Haag was assigned to a middle seat, but this didn’t seem to bother him, as his fellow passengers would later recall in their interviews with police.
Two women sat on either side of him. One, by the window, was already asleep with her head on the tray table. The other was awake in the aisle seat, and she wore a tank top that — she would later tell the FBI — Haag seemed very interested in.
Haag told the woman he was “physically excited” because he was flying to see his old girlfriend, an FBI agent wrote in a federal affidavit. As she recalled the conversation, he kept staring at her chest.
She put on headphones and tried to fall asleep, but Haag wouldn’t stop asking her questions, she said.
What sort of men did she like? Oh, she was married? What sort of relationship did she have with her husband? What was her “deal,” she said Haag asked her, when she made it clear she did not want to talk.
Haag’s first double was gone by now, the FBI agent wrote, so he ordered a second vodka tonic. What goes in …
Haag’s attention apparently shifted to the woman on his right. She recalled waking very suddenly, to discover that a 45-year-old man she did not know was touching her fingers.
“Stop touching me,” she told Haag. He apologized, according to the affidavit — but then kept apologizing, over and over, as he cornered her against the window.
When Haag allegedly touched her leg, she started to yell.
About a dozen rows back, at the rear of the plane, a woman identified only as Emily had also been asleep. She more or less had the whole row to herself.
But now she woke suddenly, too, to the sound of an uproar in Row 25. The woman in the window seat next to Haag was standing straight up, the FBI agent wrote, calling for a flight attendant.
“I hear a woman scream, ‘If this man … touches me one more time, I’ll … kill him,” Emily told KDVR, including the expletives she heard.
Then Emily watched with growing concern as a flight attendant marched Haag to the back of the plane and gave him his own private row — directly across the aisle from her.
The man was at least very drunk, Emily thought to herself, as Haag took his new seat and fumbled for his seat belt.
“He was out of his mind,” Emily said. “Like he couldn’t speak. He was mumbling.”
In the FBI agents words, Haag was “clearly intoxicated and possibly high.” But a flight attendant helped buckle him in, and for a while he seemed to go passive.
Sleep now behind her, Emily took out her phone, thinking she would take a furtive picture of the strange man to show her friends.

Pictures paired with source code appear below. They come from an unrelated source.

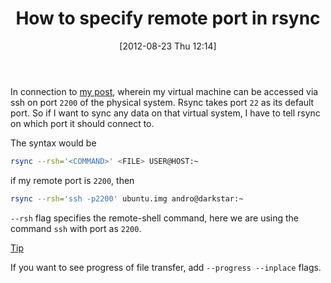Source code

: #+POSTID: 1964
#+DATE: [2012-08-23 Thu 12:14]
#+OPTIONS: toc:nil num:nil todo:nil pri:nil tags:nil ^:nil TeX:nil
#+CATEGORY: blogs
#+TAGS: rsync, port, --progress, --inplace, --rsh, linux
#+DESCRIPTION: rsync on specific port
#+TITLE: How to specify remote port in rsync

In connection to [[http://gnu-linux.org/creating-a-qemu-system-image-and-working-with-it-using-ssh-login/][my post]], wherein my virtual machine can be accessed
via ssh on port =2200= of the physical system. Rsync takes port =22=
as its default port. So if I want to sync any data on that virtual
system, I have to tell rsync on which port it should connect to.

The syntax would be
#+BEGIN_SRC bash
rsync --rsh='<COMMAND>' <FILE> USER@HOST:~
#+END_SRC

if my remote port is =2200=, then
#+BEGIN_SRC bash
rsync --rsh='ssh -p2200' ubuntu.img andro@darkstar:~
#+END_SRC

=--rsh= flag specifies the remote-shell command, here we are using the
command =ssh= with port as =2200=.

_Tip_

If you want to see progress of file transfer, add =--progress --inplace= flags.
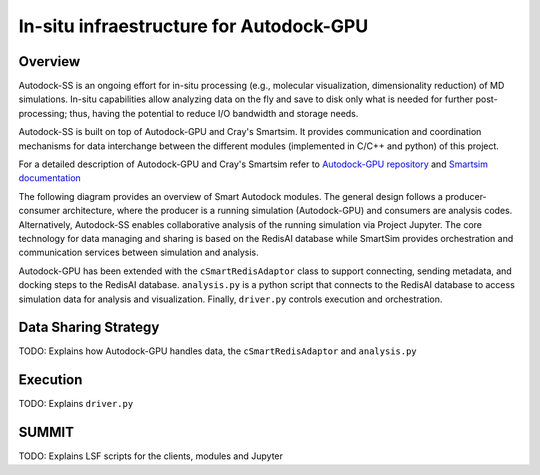 ****************************************
In-situ infraestructure for Autodock-GPU
****************************************

Overview
========

Autodock-SS is an ongoing effort for in-situ processing (e.g., molecular visualization, dimensionality reduction) of MD simulations. In-situ capabilities allow analyzing data on the fly and save to disk only what is needed for further post-processing; thus, having the potential to reduce I/O bandwidth and storage needs.

Autodock-SS is built on top of Autodock-GPU and Cray's Smartsim. It provides communication and coordination mechanisms for data interchange between the different modules (implemented in C/C++ and python) of this project.

For a detailed description of Autodock-GPU and Cray's Smartsim refer to `Autodock-GPU repository <https://github.com/ccsb-scripps/AutoDock-GPU>`_ and `Smartsim documentation <https://www.craylabs.org/docs/overview.html>`_

The following diagram provides an overview of Smart Autodock modules. The general design follows a producer-consumer architecture, where the producer is a running simulation (Autodock-GPU) and consumers are analysis codes. Alternatively, Autodock-SS enables collaborative analysis of the running simulation via Project Jupyter. The core technology for data managing and sharing is based on the RedisAI database while SmartSim provides orchestration and communication services between simulation and analysis.  

.. image:: imgs/generalDiagram.png
   :align: center
   :alt: In-situ infraestructure for Autodock-GPU

Autodock-GPU has been extended with the ``cSmartRedisAdaptor`` class to support connecting, sending metadata, and docking steps to the RedisAI database.  ``analysis.py`` is a python script that connects to the RedisAI database to access simulation data for analysis and visualization. Finally, ``driver.py`` controls execution and orchestration. 

Data Sharing Strategy
=====================

TODO: Explains how Autodock-GPU handles data, the  ``cSmartRedisAdaptor`` and ``analysis.py``

Execution
=========

TODO: Explains ``driver.py``

SUMMIT
======

TODO: Explains LSF scripts for the clients, modules and Jupyter 
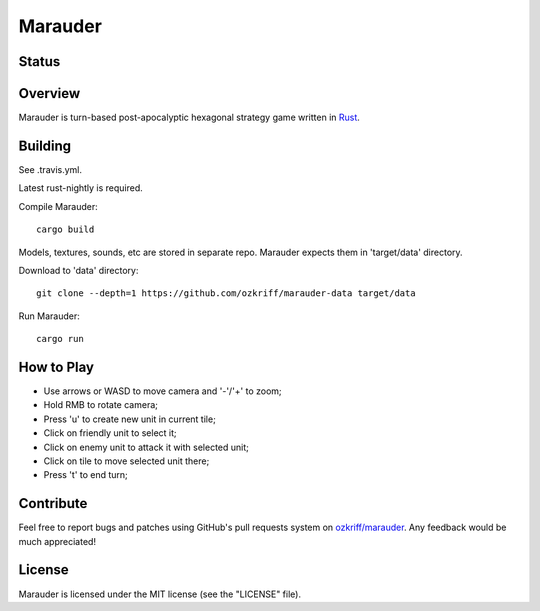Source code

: Marauder
########

Status
======

|travis-img|


Overview
========

Marauder is turn-based post-apocalyptic hexagonal strategy game
written in Rust_.

|screenshot|


Building
========

See .travis.yml.

Latest rust-nightly is required.

Compile Marauder::

    cargo build

Models, textures, sounds, etc are stored in separate repo.
Marauder expects them in 'target/data' directory.

Download to 'data' directory::

    git clone --depth=1 https://github.com/ozkriff/marauder-data target/data

Run Marauder::

    cargo run


How to Play
===========

- Use arrows or WASD to move camera and '-'/'+' to zoom;
- Hold RMB to rotate camera;
- Press 'u' to create new unit in current tile;
- Click on friendly unit to select it;
- Click on enemy unit to attack it with selected unit;
- Click on tile to move selected unit there;
- Press 't' to end turn;


Contribute
==========

Feel free to report bugs and patches using GitHub's pull requests
system on `ozkriff/marauder`_.  Any feedback would be much appreciated!


License
=======

Marauder is licensed under the MIT license (see the "LICENSE" file).


.. |travis-img| image:: https://travis-ci.org/ozkriff/marauder.png?branch=master
.. _Rust: https://rust-lang.org
.. |screenshot| image:: http://i.imgur.com/U0iHH5R.gif
.. _`ozkriff/marauder`: https://github.com/ozkriff/marauder
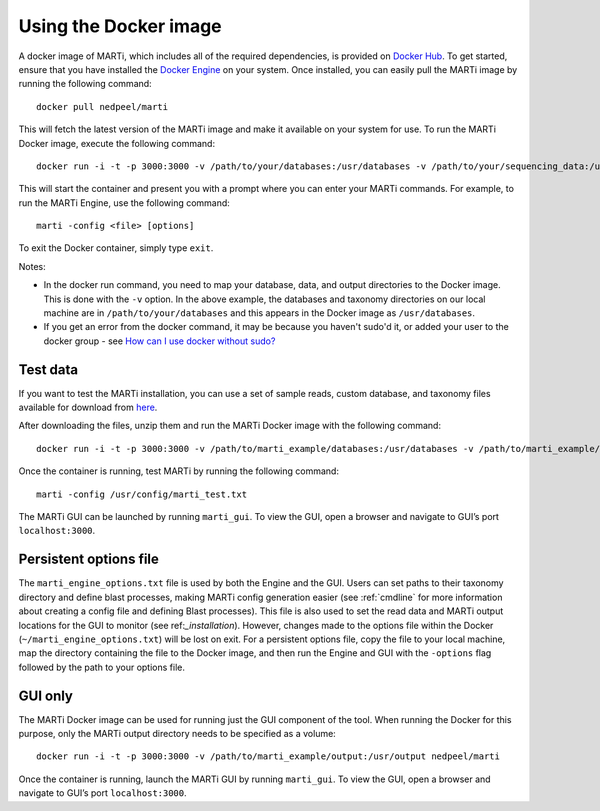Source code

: .. _docker:

Using the Docker image
======================

A docker image of MARTi, which includes all of the required dependencies, is provided on `Docker Hub <https://hub.docker.com/r/nedpeel/marti/>`__. To get started, ensure that you have installed the `Docker Engine <https://docs.docker.com/engine/install/>`__ on your system. Once installed, you can easily pull the MARTi image by running the following command::

  docker pull nedpeel/marti

This will fetch the latest version of the MARTi image and make it available on your system for use. To run the MARTi Docker image, execute the following command::

  docker run -i -t -p 3000:3000 -v /path/to/your/databases:/usr/databases -v /path/to/your/sequencing_data:/usr/reads -v /path/to/your/marti_output:/usr/output nedpeel/marti

This will start the container and present you with a prompt where you can enter your MARTi commands. For example, to run the MARTi Engine, use the following command::

  marti -config <file> [options]

To exit the Docker container, simply type ``exit``.

Notes:

-  In the docker run command, you need to map your database, data, and output
   directories to the Docker image. This is done with the ``-v`` option. In the above
   example, the databases and taxonomy directories on our local machine are in ``/path/to/your/databases``
   and this appears in the Docker image as ``/usr/databases``.
-  If you get an error from the docker command, it may be because you
   haven't sudo'd it, or added your user to the docker group -
   see \ `How can I use docker without
   sudo? <http://askubuntu.com/questions/477551/how-can-i-use-docker-without-sudo>`__

Test data
---------

If you want to test the MARTi installation, you can use a set of sample reads, custom database, and taxonomy files available for download from `here <https://nbicloud-my.sharepoint.com/:u:/g/personal/peeln_nbi_ac_uk/EUwY6lJhyAtHtuq5FB6vW1YBvlxZ-Vcl-9XUyEMPA0TMJA?e=g7jKty>`__.

After downloading the files, unzip them and run the MARTi Docker image with the following command::

  docker run -i -t -p 3000:3000 -v /path/to/marti_example/databases:/usr/databases -v /path/to/marti_example/reads:/usr/reads -v /path/to/marti_example/output:/usr/output -v /path/to/marti_example/config:/usr/config nedpeel/marti

Once the container is running, test MARTi by running the following command::

  marti -config /usr/config/marti_test.txt

The MARTi GUI can be launched by running ``marti_gui``. To view the GUI, open a browser and navigate to GUI’s port ``localhost:3000``.

Persistent options file
-----------------------

The ``marti_engine_options.txt`` file is used by both the Engine and the GUI. Users can set paths to their taxonomy directory and define blast processes, making MARTi config generation easier (see :ref:`cmdline` for more information about creating a config file and defining Blast processes). This file is also used to set the read data and MARTi output locations for the GUI to monitor (see ref:`_installation`). However, changes made to the options file within the Docker (``~/marti_engine_options.txt``) will be lost on exit. For a persistent options file, copy the file to your local machine, map the directory containing the file to the Docker image, and then run the Engine and GUI with the ``-options`` flag followed by the path to your options file.


GUI only
--------

The MARTi Docker image can be used for running just the GUI component of the tool. When running the Docker for this purpose, only the MARTi output directory needs to be specified as a volume::

  docker run -i -t -p 3000:3000 -v /path/to/marti_example/output:/usr/output nedpeel/marti

Once the container is running, launch the MARTi GUI by running ``marti_gui``. To view the GUI, open a browser and navigate to GUI’s port ``localhost:3000``.
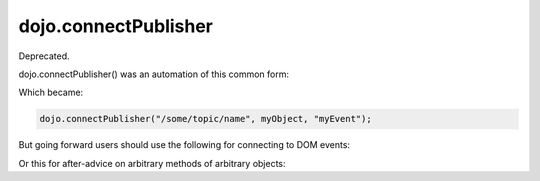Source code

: .. _dojo/connectPublisher:

=====================
dojo.connectPublisher
=====================

Deprecated.

dojo.connectPublisher() was an automation of this common form:

.. js ::
  
  dojo.connect(myObject, "myEvent", function(){
       dojo.publish("/some/topic/name", arguments);
  });

Which became:

.. code-block :: javascript
  
  dojo.connectPublisher("/some/topic/name", myObject, "myEvent");

But going forward users should use the following for connecting to DOM events:

.. js ::
  
  require(["dojo/on", "dojo/topic"], function(on, topic){
    on(myNode, "click", function(){
      topic.publish("/some/topic/name", arg1, arg2, arg3);
    });
  });
  
Or this for after-advice on arbitrary methods of arbitrary objects:

.. js ::
  
  require(["dojo/aspect", "dojo/topic"], function(aspect, topic){
    aspect.after(myObj, "myFunc", function(){
      topic.publish("/some/topic/name", arg1, arg2, arg3);
    });
  });
  
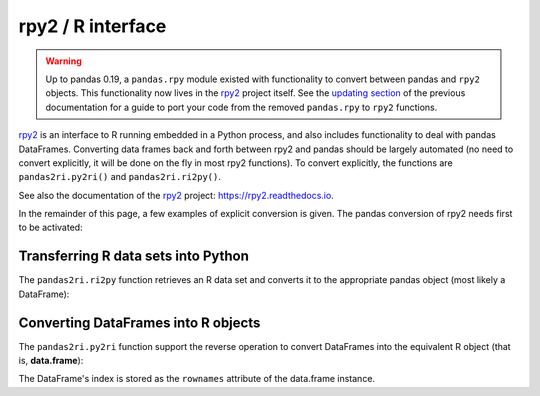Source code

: .. _rpy:

.. ipython:: python
   :suppress:

   import pandas as pd
   pd.options.display.max_rows = 15


******************
rpy2 / R interface
******************

.. warning::

    Up to pandas 0.19, a ``pandas.rpy`` module existed with functionality to
    convert between pandas and ``rpy2`` objects. This functionality now lives in
    the `rpy2 <https://rpy2.readthedocs.io/>`__ project itself.
    See the `updating section <http://pandas.pydata.org/pandas-docs/version/0.19.0/r_interface.html#updating-your-code-to-use-rpy2-functions>`__
    of the previous documentation for a guide to port your code from the
    removed ``pandas.rpy`` to ``rpy2`` functions.


`rpy2 <http://rpy2.bitbucket.org/>`__ is an interface to R running embedded in a Python process, and also includes functionality to deal with pandas DataFrames.
Converting data frames back and forth between rpy2 and pandas should be largely
automated (no need to convert explicitly, it will be done on the fly in most
rpy2 functions).
To convert explicitly, the functions are ``pandas2ri.py2ri()`` and
``pandas2ri.ri2py()``.


See also the documentation of the `rpy2 <http://rpy2.bitbucket.org/>`__ project: https://rpy2.readthedocs.io.

In the remainder of this page, a few examples of explicit conversion is given. The pandas conversion of rpy2 needs first to be activated:

.. ipython:: python

   from rpy2.robjects import r, pandas2ri
   pandas2ri.activate()

Transferring R data sets into Python
------------------------------------

The ``pandas2ri.ri2py`` function retrieves an R data set and converts it to the
appropriate pandas object (most likely a DataFrame):

.. ipython:: python

    r.data('iris')
    df_iris = pandas2ri.ri2py(r['iris'])
    df_iris.head()


Converting DataFrames into R objects
------------------------------------

The ``pandas2ri.py2ri`` function support the reverse operation to convert
DataFrames into the equivalent R object (that is, **data.frame**):

.. ipython:: python

   df = pd.DataFrame({'A': [1, 2, 3], 'B': [4, 5, 6], 'C':[7,8,9]},
                     index=["one", "two", "three"])
   r_dataframe = pandas2ri.py2ri(df)
   print(type(r_dataframe))
   print(r_dataframe)


The DataFrame's index is stored as the ``rownames`` attribute of the
data.frame instance.


..
   Calling R functions with pandas objects
   High-level interface to R estimators
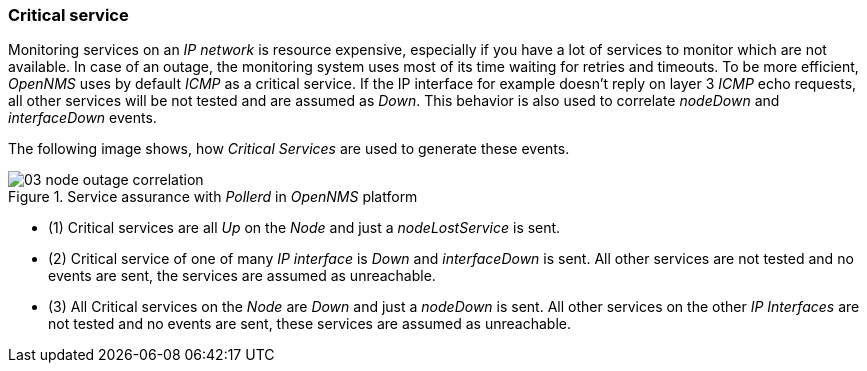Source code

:
// Allow GitHub image rendering
:imagesdir: ../../images

[[gu-service-assurance-critical-service]]
=== Critical service

Monitoring services on an _IP network_ is resource expensive, especially if you have a lot of services to monitor which are not available.
In case of an outage, the monitoring system uses most of its time waiting for retries and timeouts.
To be more efficient, _OpenNMS_ uses by default _ICMP_ as a critical service.
If the IP interface for example doesn't reply on layer 3 _ICMP_ echo requests, all other services will be not tested and are assumed as _Down_.
This behavior is also used to correlate _nodeDown_ and _interfaceDown_ events.

The following image shows, how _Critical Services_ are used to generate these events.

.Service assurance with _Pollerd_ in _OpenNMS_ platform
image::service-assurance/03_node-outage-correlation.png[]

* (1) Critical services are all _Up_ on the _Node_ and just a _nodeLostService_ is sent.
* (2) Critical service of one of many _IP interface_ is _Down_ and _interfaceDown_ is sent.
      All other services are not tested and no events are sent, the services are assumed as unreachable.
* (3) All Critical services on the _Node_ are _Down_ and just a _nodeDown_ is sent.
      All other services on the other _IP Interfaces_ are not tested and no events are sent, these services are assumed as unreachable.
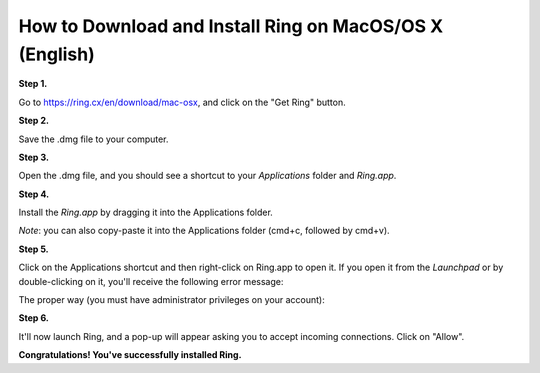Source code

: How to Download and Install Ring on MacOS/OS X (English)
******************************************

**Step 1.**

Go to https://ring.cx/en/download/mac-osx, and click on the "Get Ring" button.

.. image:: download-install-3-download_osx.png

**Step 2.**

Save the .dmg file to your computer.

.. image:: download-install-4-save.png

**Step 3.**

Open the .dmg file, and you should see a shortcut to your *Applications* folder and *Ring.app*.

.. image:: download-install-5-open_dmg.png

**Step 4.**

Install the *Ring.app* by dragging it into the Applications folder.

*Note*: you can also copy-paste it into the Applications folder (cmd+c, followed by cmd+v).

.. image:: download-install-6-copy_into_applications.png


**Step 5.**

Click on the Applications shortcut and then right-click on Ring.app to open it. If you open it from the *Launchpad* or by double-clicking on it, you'll receive the following error message:

.. image:: download-install-7-unidentified_developer.png

The proper way (you must have administrator privileges on your account):

.. image:: download-install-8-unidentified_developer_solution.png

.. image:: download-install-9-accept_developer.png

**Step 6.**

It'll now launch Ring, and a pop-up will appear asking you to accept incoming connections. Click on "Allow".

.. image:: download-install-10-accept_connections.png

**Congratulations! You've successfully installed Ring.**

And then, the FBI wrote, Haag unbuckled himself.
Emily shared two pictures with the CBS affiliate in Denver. In the first, Haag is slouched in his chair, his hands apparently folded over his lap.
Her second photo, taken a few moments later, looks no different — except for the thin, clear fountain arcing from between the man’s hands, seeming to land inside the magazine pouch in front of his knees.
“And I scream,” Emily recalled. “He’s … peeing! He’s peeing! Oh my God!”
And he was indeed peeing, the FBI agent wrote — emptying two double vodka tonics and who knows what else into the small gap between seats.
What goes in, must come out, but how it gets out makes all the difference.
The plane landed in Charleston shortly after 9 p.m., after more than three hours in the air. Emily said she and the two women in Row 25 gave statements to police, and she eventually got a $200 flight voucher from Frontier Airlines.
“Frontier has zero tolerance for behavior that affects the safety of our passengers and crew,” said a statement sent the The Washington Post by a spokesman for the airline. “We are supporting authorities in their investigation.”
Emily took one last photo of Haag, this time being led through the terminal in handcuffs.
He could not be reached for comment. He was released from jail the next day on a $25,000 bond, charged with interfering with a flight crew and two counts of indecent exposure — worth up to 20 years in a federal prison if convicted.
This article has been updated with Frontier’s statement.